▶ _WHAT THE TASK REQUIRES_: Render each line of the data below as one string in a JSON list, and leave out any blank lines.

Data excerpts
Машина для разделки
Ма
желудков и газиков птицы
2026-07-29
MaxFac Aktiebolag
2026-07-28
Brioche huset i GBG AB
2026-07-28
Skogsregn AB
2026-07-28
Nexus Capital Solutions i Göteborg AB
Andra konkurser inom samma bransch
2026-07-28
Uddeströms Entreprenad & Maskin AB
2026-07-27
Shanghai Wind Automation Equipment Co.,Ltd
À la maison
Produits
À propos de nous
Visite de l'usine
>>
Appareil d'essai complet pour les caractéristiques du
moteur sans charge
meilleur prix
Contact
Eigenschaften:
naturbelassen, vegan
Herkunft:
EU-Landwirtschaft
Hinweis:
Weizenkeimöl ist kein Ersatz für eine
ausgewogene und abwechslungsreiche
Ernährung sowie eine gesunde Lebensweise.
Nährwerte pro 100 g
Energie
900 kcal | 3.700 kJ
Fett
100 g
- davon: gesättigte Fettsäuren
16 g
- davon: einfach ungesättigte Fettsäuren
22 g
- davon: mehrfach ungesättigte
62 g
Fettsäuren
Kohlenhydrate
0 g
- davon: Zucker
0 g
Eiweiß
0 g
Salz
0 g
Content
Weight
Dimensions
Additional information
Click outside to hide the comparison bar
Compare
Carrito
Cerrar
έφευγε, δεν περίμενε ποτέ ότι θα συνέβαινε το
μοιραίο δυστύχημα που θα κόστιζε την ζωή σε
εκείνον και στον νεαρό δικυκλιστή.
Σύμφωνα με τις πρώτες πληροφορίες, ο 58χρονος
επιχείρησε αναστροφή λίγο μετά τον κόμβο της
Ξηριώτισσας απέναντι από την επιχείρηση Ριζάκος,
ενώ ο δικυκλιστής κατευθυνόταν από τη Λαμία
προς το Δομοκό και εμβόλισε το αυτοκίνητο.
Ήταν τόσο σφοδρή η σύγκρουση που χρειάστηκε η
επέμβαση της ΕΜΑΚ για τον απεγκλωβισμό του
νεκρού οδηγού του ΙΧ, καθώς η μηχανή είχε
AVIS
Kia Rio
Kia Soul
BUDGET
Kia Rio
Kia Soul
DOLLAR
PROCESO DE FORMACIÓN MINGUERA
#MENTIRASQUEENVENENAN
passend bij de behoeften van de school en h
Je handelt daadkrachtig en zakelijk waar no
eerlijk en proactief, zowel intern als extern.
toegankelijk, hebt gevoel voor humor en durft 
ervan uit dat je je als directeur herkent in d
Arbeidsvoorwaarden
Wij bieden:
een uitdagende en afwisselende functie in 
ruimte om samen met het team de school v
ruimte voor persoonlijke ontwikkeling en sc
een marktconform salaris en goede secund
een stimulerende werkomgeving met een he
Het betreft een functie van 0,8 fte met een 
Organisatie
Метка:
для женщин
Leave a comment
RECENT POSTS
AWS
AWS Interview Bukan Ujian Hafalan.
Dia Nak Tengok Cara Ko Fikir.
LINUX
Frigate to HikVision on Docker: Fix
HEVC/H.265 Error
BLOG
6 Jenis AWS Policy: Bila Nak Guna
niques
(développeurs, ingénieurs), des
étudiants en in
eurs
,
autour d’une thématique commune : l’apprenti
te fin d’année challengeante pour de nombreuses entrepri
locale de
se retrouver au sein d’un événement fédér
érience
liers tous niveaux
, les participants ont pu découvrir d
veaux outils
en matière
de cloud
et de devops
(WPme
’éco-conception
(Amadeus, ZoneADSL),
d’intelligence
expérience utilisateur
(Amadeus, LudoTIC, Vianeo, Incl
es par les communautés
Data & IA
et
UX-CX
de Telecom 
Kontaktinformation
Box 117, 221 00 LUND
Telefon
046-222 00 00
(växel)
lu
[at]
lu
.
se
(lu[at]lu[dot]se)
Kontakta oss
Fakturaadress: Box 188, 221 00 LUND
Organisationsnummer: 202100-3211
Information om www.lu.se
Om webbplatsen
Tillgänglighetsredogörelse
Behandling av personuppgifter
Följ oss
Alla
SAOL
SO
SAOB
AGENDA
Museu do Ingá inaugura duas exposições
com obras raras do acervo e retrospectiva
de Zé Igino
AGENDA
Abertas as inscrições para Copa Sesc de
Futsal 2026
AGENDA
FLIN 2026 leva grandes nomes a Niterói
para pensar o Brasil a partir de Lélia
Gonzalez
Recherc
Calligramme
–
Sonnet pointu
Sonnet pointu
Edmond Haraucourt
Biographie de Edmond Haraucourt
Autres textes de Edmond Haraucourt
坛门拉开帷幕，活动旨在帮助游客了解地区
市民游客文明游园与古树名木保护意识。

▶ _ANSWER BOX_:
[
  "Машина для разделки",
  "Ма",
  "желудков и газиков птицы",
  "2026-07-29",
  "MaxFac Aktiebolag",
  "2026-07-28",
  "Brioche huset i GBG AB",
  "2026-07-28",
  "Skogsregn AB",
  "2026-07-28",
  "Nexus Capital Solutions i Göteborg AB",
  "Andra konkurser inom samma bransch",
  "2026-07-28",
  "Uddeströms Entreprenad & Maskin AB",
  "2026-07-27",
  "Shanghai Wind Automation Equipment Co.,Ltd",
  "À la maison",
  "Produits",
  "À propos de nous",
  "Visite de l'usine",
  ">>",
  "Appareil d'essai complet pour les caractéristiques du",
  "moteur sans charge",
  "meilleur prix",
  "Contact",
  "Eigenschaften:",
  "naturbelassen, vegan",
  "Herkunft:",
  "EU-Landwirtschaft",
  "Hinweis:",
  "Weizenkeimöl ist kein Ersatz für eine",
  "ausgewogene und abwechslungsreiche",
  "Ernährung sowie eine gesunde Lebensweise.",
  "Nährwerte pro 100 g",
  "Energie",
  "900 kcal | 3.700 kJ",
  "Fett",
  "100 g",
  "- davon: gesättigte Fettsäuren",
  "16 g",
  "- davon: einfach ungesättigte Fettsäuren",
  "22 g",
  "- davon: mehrfach ungesättigte",
  "62 g",
  "Fettsäuren",
  "Kohlenhydrate",
  "0 g",
  "- davon: Zucker",
  "0 g",
  "Eiweiß",
  "0 g",
  "Salz",
  "0 g",
  "Content",
  "Weight",
  "Dimensions",
  "Additional information",
  "Click outside to hide the comparison bar",
  "Compare",
  "Carrito",
  "Cerrar",
  "έφευγε, δεν περίμενε ποτέ ότι θα συνέβαινε το",
  "μοιραίο δυστύχημα που θα κόστιζε την ζωή σε",
  "εκείνον και στον νεαρό δικυκλιστή.",
  "Σύμφωνα με τις πρώτες πληροφορίες, ο 58χρονος",
  "επιχείρησε αναστροφή λίγο μετά τον κόμβο της",
  "Ξηριώτισσας απέναντι από την επιχείρηση Ριζάκος,",
  "ενώ ο δικυκλιστής κατευθυνόταν από τη Λαμία",
  "προς το Δομοκό και εμβόλισε το αυτοκίνητο.",
  "Ήταν τόσο σφοδρή η σύγκρουση που χρειάστηκε η",
  "επέμβαση της ΕΜΑΚ για τον απεγκλωβισμό του",
  "νεκρού οδηγού του ΙΧ, καθώς η μηχανή είχε",
  "AVIS",
  "Kia Rio",
  "Kia Soul",
  "BUDGET",
  "Kia Rio",
  "Kia Soul",
  "DOLLAR",
  "PROCESO DE FORMACIÓN MINGUERA",
  "#MENTIRASQUEENVENENAN",
  "passend bij de behoeften van de school en h",
  "Je handelt daadkrachtig en zakelijk waar no",
  "eerlijk en proactief, zowel intern als extern.",
  "toegankelijk, hebt gevoel voor humor en durft ",
  "ervan uit dat je je als directeur herkent in d",
  "Arbeidsvoorwaarden",
  "Wij bieden:",
  "een uitdagende en afwisselende functie in ",
  "ruimte om samen met het team de school v",
  "ruimte voor persoonlijke ontwikkeling en sc",
  "een marktconform salaris en goede secund",
  "een stimulerende werkomgeving met een he",
  "Het betreft een functie van 0,8 fte met een ",
  "Organisatie",
  "Метка:",
  "для женщин",
  "Leave a comment",
  "RECENT POSTS",
  "AWS",
  "AWS Interview Bukan Ujian Hafalan.",
  "Dia Nak Tengok Cara Ko Fikir.",
  "LINUX",
  "Frigate to HikVision on Docker: Fix",
  "HEVC/H.265 Error",
  "BLOG",
  "6 Jenis AWS Policy: Bila Nak Guna",
  "niques",
  "(développeurs, ingénieurs), des",
  "étudiants en in",
  "eurs",
  ",",
  "autour d’une thématique commune : l’apprenti",
  "te fin d’année challengeante pour de nombreuses entrepri",
  "locale de",
  "se retrouver au sein d’un événement fédér",
  "érience",
  "liers tous niveaux",
  ", les participants ont pu découvrir d",
  "veaux outils",
  "en matière",
  "de cloud",
  "et de devops",
  "(WPme",
  "’éco-conception",
  "(Amadeus, ZoneADSL),",
  "d’intelligence",
  "expérience utilisateur",
  "(Amadeus, LudoTIC, Vianeo, Incl",
  "es par les communautés",
  "Data & IA",
  "et",
  "UX-CX",
  "de Telecom ",
  "Kontaktinformation",
  "Box 117, 221 00 LUND",
  "Telefon",
  "046-222 00 00",
  "(växel)",
  "lu",
  "[at]",
  "lu",
  ".",
  "se",
  "(lu[at]lu[dot]se)",
  "Kontakta oss",
  "Fakturaadress: Box 188, 221 00 LUND",
  "Organisationsnummer: 202100-3211",
  "Information om www.lu.se",
  "Om webbplatsen",
  "Tillgänglighetsredogörelse",
  "Behandling av personuppgifter",
  "Följ oss",
  "Alla",
  "SAOL",
  "SO",
  "SAOB",
  "AGENDA",
  "Museu do Ingá inaugura duas exposições",
  "com obras raras do acervo e retrospectiva",
  "de Zé Igino",
  "AGENDA",
  "Abertas as inscrições para Copa Sesc de",
  "Futsal 2026",
  "AGENDA",
  "FLIN 2026 leva grandes nomes a Niterói",
  "para pensar o Brasil a partir de Lélia",
  "Gonzalez",
  "Recherc",
  "Calligramme",
  "–",
  "Sonnet pointu",
  "Sonnet pointu",
  "Edmond Haraucourt",
  "Biographie de Edmond Haraucourt",
  "Autres textes de Edmond Haraucourt",
  "坛门拉开帷幕，活动旨在帮助游客了解地区",
  "市民游客文明游园与古树名木保护意识。"
]